-- begin Given passage --

Indexing HTML documents, problems with JSON

Albin_Stigo · October 25, 2010, 2:29pm

Hi,

I have a bunch of html documents that I would like to index (around
3000, so not so many). I put the title as well as some other metadata
in separate properties but I would like to make the content searchable
as well, and I would also like to be able to display the orignal
document... and I would like to do this over JSON... But:

"JSON does not look like XML, so HTML text fed to a JSON parser will
produce an error."

So im having problem parsing my hits back so...

How do you guys solve this... do you strip out the html out of the
document and only index the plain text content and then pull the
original from another database (based on an indexed id) or are there
other ways?

Sorry for the rather long post.

--Albin

Lukas_Vlcek1 · October 25, 2010, 6:46pm

Hi,

you should check attachment type:
http://www.elasticsearch.com/docs/elasticsearch/mapping/attachment/
Note that as of 0.12.0 the plugin needs to be installed in extracted form.
The best option is to use bin/plugin script to install plugins (or you can
do it manually, just create a "plugins" directory in ES HOME, unpack
particular plugin into this folder and you are done ... start ES).

-- end Given passage --
-- begin Provided data --

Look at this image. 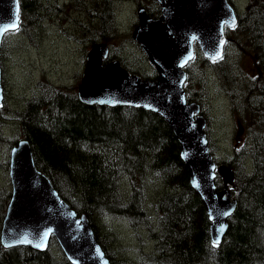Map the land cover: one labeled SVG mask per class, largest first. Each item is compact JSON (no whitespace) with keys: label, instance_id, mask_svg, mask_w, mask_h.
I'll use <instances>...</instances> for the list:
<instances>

-- end Provided data --

Required work: In the thread, rewrite the paragraph beginning "Note that as of 0.12.0" as a short list that keeps its main facts. The listing plays no part here.

Exercise answer:
- As of 0.12.0, the plugin must be installed in extracted form.
- Preferred method: install plugins with the bin/plugin script.
- Manual method: create a "plugins" directory in ES HOME, unpack the plugin into it, then start ES.